Law firms risk a crisis of 'cognitive surrender' as lawyers treat artificial intelligence as a definitive authority rather than a tool, a new behavioural science study warns. The research finds machine dependence is impairing professional judgment, particularly among junior lawyers using automation for routine work.
The report, The AI Leadership Challenge in Law, was produced by behavioural consultancy Positive Group in collaboration with researchers from Harvard Business School, RSGI and Hubel Lab. It draws on qualitative interviews with 16 senior leaders at commercial law firms, conducted between September and October 2025. Respondents were based across six countries including Australia, and came from firms including Baker McKenzie, A&O Shearman, White & Case, Herbert Smith Freehills Kramer and Gilbert + Tobin.
The study follows high-profile cases of AI-hallucinated outputs reaching courtrooms. It argues firms must move beyond issuing technology guidelines to actively retraining lawyers' cognitive habits.
"Some in the legal sector are potentially sleepwalking into a crisis of judgment by treating AI as a definitive authority rather than a collaborative tool," said Will Marien, CEO at Positive Group. "True risk mitigation isn't found in a compliance policy; it requires a psychological shift."
The pressure to deploy automated tools has accelerated as legal tech valuations climb. The report notes AI legal startup Legora recently reached a US$5.55 billion valuation.
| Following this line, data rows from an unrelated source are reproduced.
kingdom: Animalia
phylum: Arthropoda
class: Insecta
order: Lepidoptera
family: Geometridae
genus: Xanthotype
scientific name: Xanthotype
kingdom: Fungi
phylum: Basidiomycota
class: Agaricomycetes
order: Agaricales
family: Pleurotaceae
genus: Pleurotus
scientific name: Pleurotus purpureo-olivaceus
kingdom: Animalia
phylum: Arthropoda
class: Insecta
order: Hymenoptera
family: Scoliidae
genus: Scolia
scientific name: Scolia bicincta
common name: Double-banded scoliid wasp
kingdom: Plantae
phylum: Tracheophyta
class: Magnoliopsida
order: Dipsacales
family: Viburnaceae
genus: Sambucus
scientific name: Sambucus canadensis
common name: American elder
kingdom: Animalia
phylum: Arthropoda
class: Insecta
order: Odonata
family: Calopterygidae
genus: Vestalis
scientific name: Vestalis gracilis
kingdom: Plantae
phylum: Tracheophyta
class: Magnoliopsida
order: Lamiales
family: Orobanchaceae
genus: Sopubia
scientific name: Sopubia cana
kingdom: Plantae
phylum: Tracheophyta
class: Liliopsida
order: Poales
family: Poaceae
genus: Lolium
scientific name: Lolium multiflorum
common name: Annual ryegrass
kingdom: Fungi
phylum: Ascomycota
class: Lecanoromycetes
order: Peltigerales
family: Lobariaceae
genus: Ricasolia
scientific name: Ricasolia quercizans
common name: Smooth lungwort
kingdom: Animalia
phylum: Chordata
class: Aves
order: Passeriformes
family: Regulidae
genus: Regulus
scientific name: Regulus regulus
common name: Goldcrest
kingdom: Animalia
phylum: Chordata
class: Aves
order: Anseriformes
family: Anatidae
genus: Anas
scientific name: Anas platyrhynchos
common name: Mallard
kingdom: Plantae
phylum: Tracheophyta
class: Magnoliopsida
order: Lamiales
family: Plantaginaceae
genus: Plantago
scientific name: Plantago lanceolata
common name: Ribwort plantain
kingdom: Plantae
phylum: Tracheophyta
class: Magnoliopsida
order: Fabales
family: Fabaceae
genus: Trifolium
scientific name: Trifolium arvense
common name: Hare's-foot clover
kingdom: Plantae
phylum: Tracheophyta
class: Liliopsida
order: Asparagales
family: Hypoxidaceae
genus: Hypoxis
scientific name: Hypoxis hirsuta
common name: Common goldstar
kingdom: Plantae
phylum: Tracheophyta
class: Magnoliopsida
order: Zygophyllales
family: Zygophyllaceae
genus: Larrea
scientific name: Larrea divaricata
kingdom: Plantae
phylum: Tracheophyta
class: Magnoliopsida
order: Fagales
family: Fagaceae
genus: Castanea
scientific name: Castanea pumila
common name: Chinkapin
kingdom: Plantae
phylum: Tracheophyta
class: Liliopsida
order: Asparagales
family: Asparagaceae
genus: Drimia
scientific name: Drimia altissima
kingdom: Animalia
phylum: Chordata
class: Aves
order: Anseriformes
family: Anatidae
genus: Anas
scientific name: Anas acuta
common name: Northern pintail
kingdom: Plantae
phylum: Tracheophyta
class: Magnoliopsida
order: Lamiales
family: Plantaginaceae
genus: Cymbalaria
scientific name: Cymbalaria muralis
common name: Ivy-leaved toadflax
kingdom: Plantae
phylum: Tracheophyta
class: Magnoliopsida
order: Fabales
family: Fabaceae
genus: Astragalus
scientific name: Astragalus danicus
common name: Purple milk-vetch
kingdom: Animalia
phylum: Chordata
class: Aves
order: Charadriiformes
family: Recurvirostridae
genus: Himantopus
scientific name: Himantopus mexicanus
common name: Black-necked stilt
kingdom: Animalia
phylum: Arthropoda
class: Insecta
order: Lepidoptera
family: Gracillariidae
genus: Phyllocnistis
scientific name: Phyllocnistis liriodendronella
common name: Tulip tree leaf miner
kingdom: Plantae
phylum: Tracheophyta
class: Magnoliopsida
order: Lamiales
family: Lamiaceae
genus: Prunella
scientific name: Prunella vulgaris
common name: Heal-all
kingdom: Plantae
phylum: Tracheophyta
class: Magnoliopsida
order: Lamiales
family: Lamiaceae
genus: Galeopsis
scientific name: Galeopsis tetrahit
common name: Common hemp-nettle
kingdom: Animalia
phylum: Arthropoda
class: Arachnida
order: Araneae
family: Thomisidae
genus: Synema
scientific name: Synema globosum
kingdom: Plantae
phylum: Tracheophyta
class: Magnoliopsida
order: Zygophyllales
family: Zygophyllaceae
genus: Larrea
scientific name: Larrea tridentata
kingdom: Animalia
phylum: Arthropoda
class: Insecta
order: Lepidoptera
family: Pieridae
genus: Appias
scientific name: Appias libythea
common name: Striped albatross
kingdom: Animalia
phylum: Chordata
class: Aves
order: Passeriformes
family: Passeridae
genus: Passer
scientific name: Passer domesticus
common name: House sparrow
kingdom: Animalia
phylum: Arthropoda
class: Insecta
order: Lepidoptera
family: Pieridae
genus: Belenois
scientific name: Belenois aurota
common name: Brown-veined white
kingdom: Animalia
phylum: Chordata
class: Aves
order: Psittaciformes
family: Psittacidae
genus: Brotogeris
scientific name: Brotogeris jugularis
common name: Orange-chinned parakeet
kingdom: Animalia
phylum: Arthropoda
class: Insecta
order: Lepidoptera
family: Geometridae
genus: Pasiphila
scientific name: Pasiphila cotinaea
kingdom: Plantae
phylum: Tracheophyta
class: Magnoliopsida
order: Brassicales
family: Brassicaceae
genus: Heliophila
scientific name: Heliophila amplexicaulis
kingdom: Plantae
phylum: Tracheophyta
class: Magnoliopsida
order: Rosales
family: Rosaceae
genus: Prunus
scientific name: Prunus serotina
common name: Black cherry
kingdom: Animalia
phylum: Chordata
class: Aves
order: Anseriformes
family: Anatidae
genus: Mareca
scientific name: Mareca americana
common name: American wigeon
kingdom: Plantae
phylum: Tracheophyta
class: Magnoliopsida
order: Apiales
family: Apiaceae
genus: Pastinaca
Ben Allgrove, Partner and Chief Innovation Officer at Baker McKenzie, said firms should apply the same scrutiny to AI as to people. "We need to treat AI like a junior lawyer by checking it, questioning it, and training scepticism as a core skill. The risk is machine dependence, so we must balance speed with judgment," he said.
Caryn Sandler, Partner and Chief Knowledge and Innovation Officer at Australian firm Gilbert + Tobin, said training paradigms are shifting. "It's not just about training juniors in legal content, we're also building mindset by interrogating information, questioning sources, and not taking everything at face value," she said. "There's now a focus on continuous improvement, empathy and leadership skills much earlier in their careers."
The study also found polarisation among firm leadership, ranging from extreme hype to outright scepticism, is harming return on investment for AI tools and stalling decision-making.
Recommendations include establishing precise frameworks for the level of human input required on specific tiered tasks, and actively managing the psychological biases that lead to uncritical machine dependence.